#### [Testo fornito]
────────────────────────────────────────

Riporto l’ultimo Vivaio di Messori, interessante come sempre: “Ho sempre avuto il sospetto che i cattolici avrebbero qualcosa da imparare da Pannella Giacinto detto Marco e dai suoi radicali.
Aspettate, per favore, prima di scandalizzarvi. In effetti, sono del tutto consapevole che quell’ abruzzese ormai più vicino agli ottanta che ai settanta ( i digiuni, anche se simulati, fanno bene alla salute ) risponde a molte delle caratteristiche di un ” anticristo ” così come è delineato da scrittori credenti alla Benson . L’anticristo, cioè, in doppio petto , dal volto umano , dalle apparenze evangeliche, astuto nel nascondere gli artigli sotto un guanto di pacifismo, di buonismo, di non violenza. Un ” diavolo ” che predica l’amore , che si dice accanto ad ogni sofferente, che si batte per la libertà e per i diritti di tutti. Talvolta ha tentato di coinvolgere anche me , strumentalizzando il ” cattolico ” che sono col coinvolgermi nelle sue infinite iniziative. Naturalmente è stato mandato a quel paese, ma devo avvertire che il torrente di parole delle sue telefonate era talmente suadente , i suoi argomenti tanto apparentemente evangelici che altri , meno scafati, ci sarebbero cascati.

────────────────────────────────────────

#### [Materiale fornito]

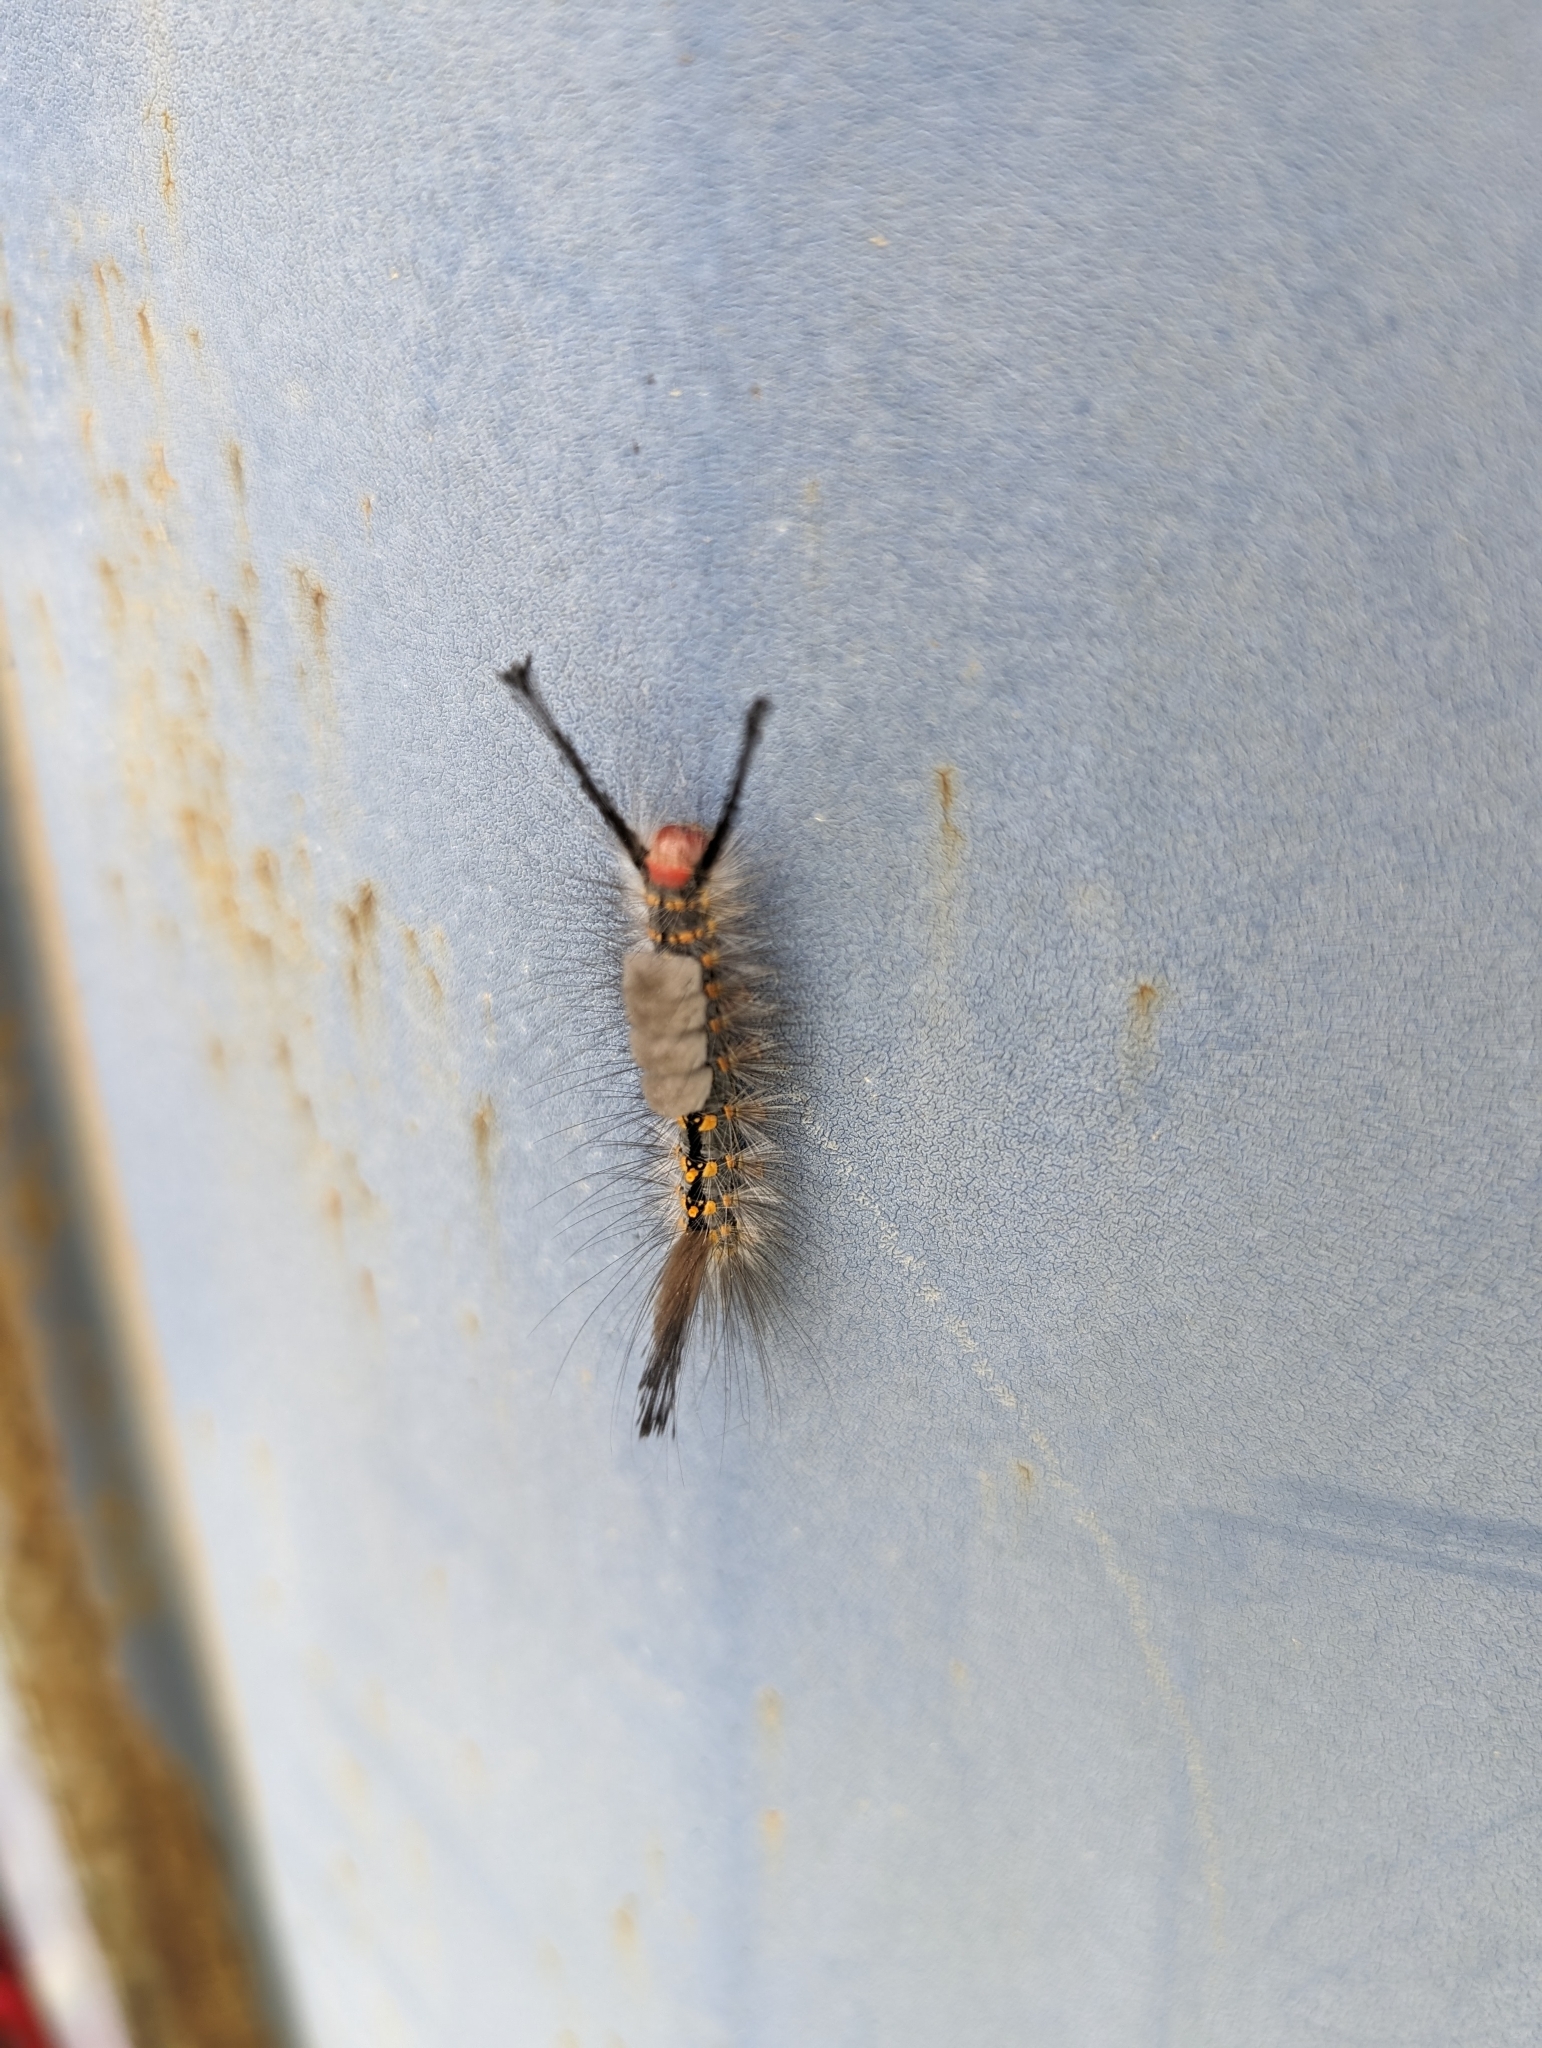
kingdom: Animalia
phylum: Arthropoda
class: Insecta
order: Lepidoptera
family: Erebidae
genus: Orgyia
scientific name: Orgyia detrita
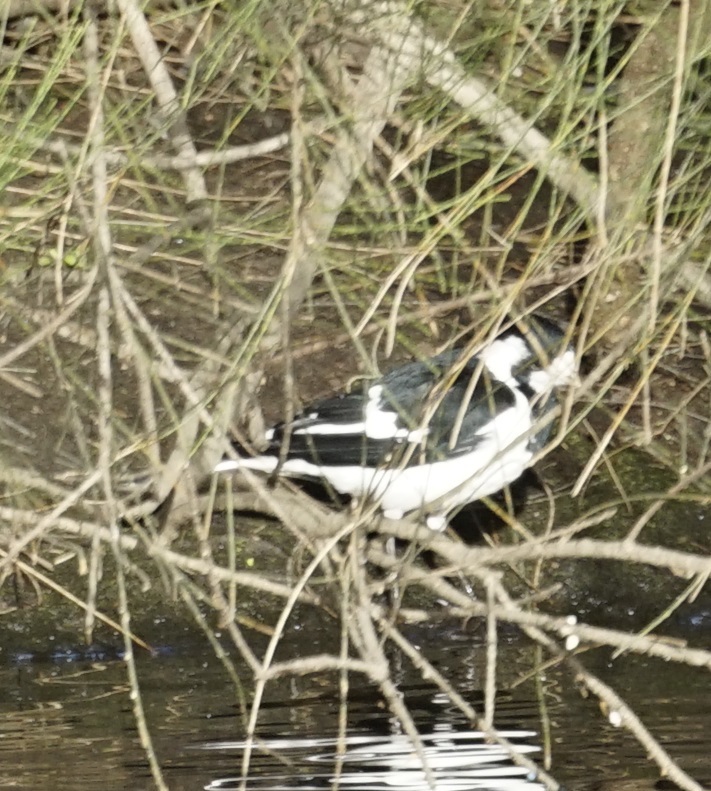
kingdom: Animalia
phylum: Chordata
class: Aves
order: Passeriformes
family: Monarchidae
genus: Grallina
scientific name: Grallina cyanoleuca
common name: Magpie-lark
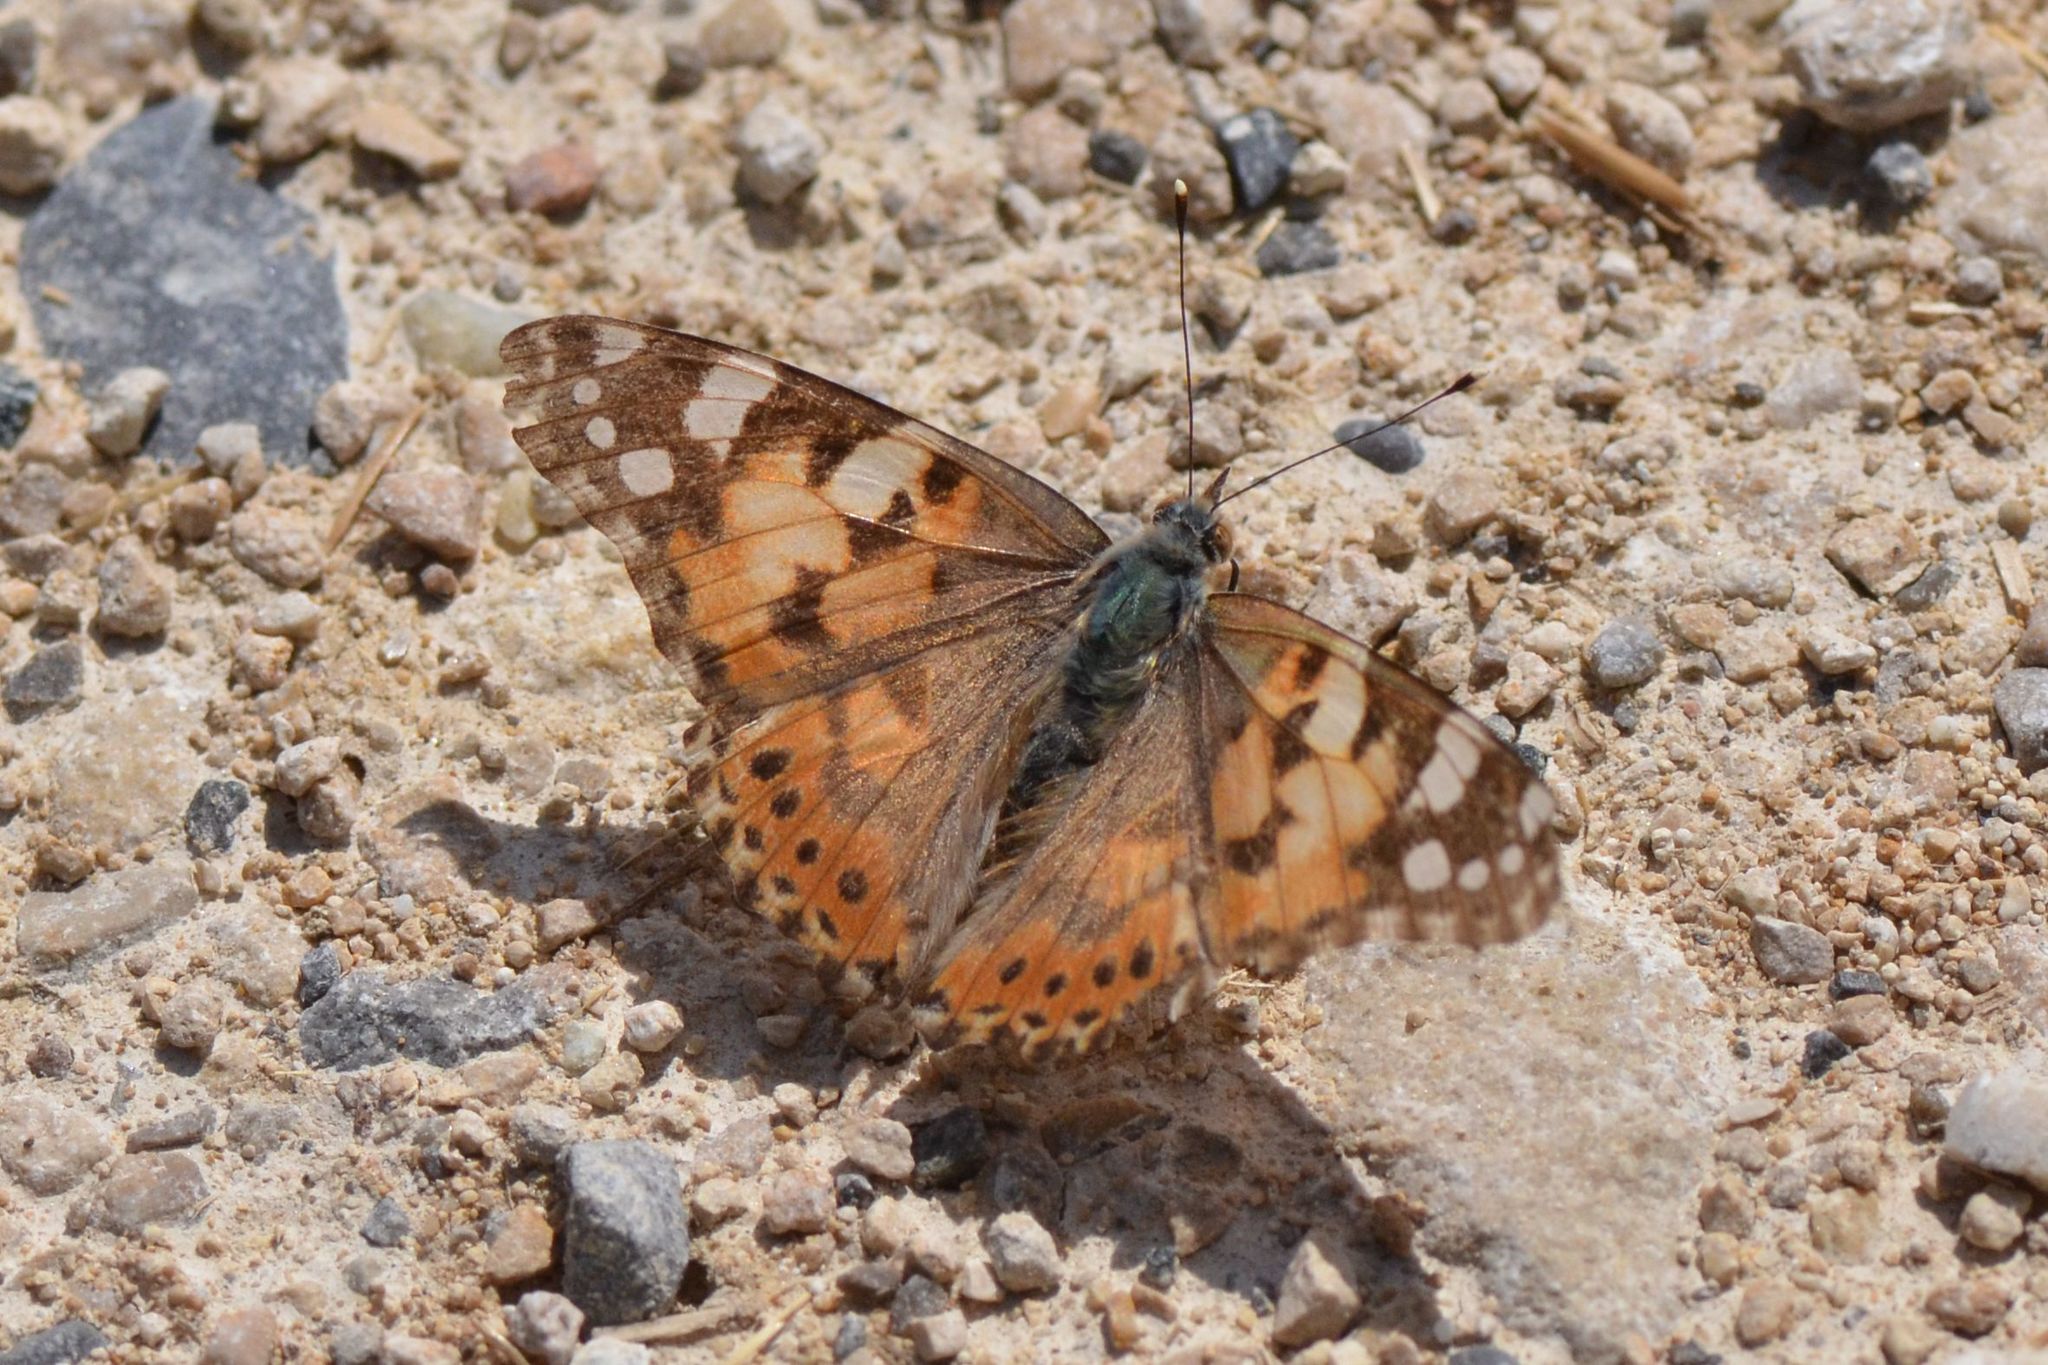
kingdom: Animalia
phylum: Arthropoda
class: Insecta
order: Lepidoptera
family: Nymphalidae
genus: Vanessa
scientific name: Vanessa cardui
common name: Painted lady
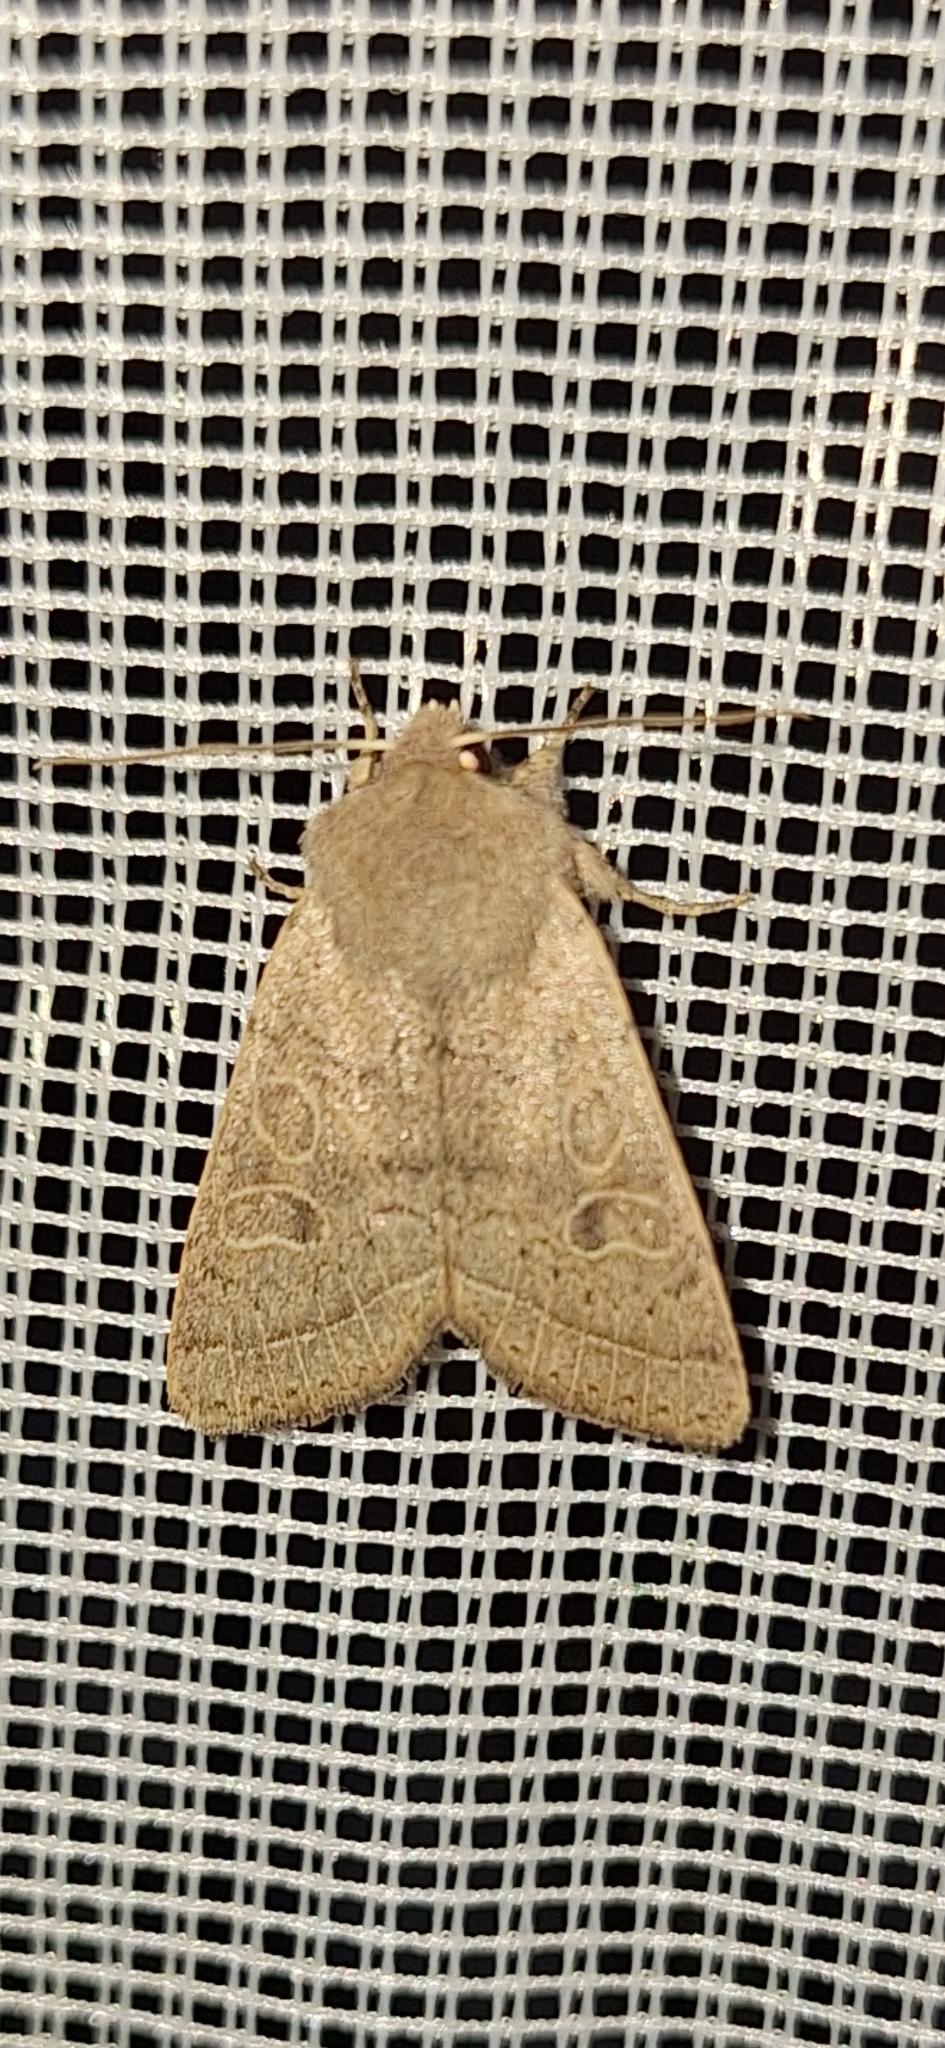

────────────────────────────────────────

#### [Consegne]
#1 Secondo il brano su Pannella, qual è il suo nome di battesimo?
#2 Nel brano su Pannella, sotto il guanto di quali cose l'anticristo nasconde gli artigli? Elencale tutte.
#3 Restituisci la parte del brano su Pannella che si apre con le parole contenenti "Riporto l’ultimo Vivaio" e si chiude con "dai suoi radicali.".
Le voci sono un materiale a parte rispetto al testo.

#### [Soluzioni]
#1 Giacinto.

#2 Pacifismo, buonismo, non violenza.

#3
Riporto l’ultimo Vivaio di Messori, interessante come sempre: “Ho sempre avuto il sospetto che i cattolici avrebbero qualcosa da imparare da Pannella Giacinto detto Marco e dai suoi radicali.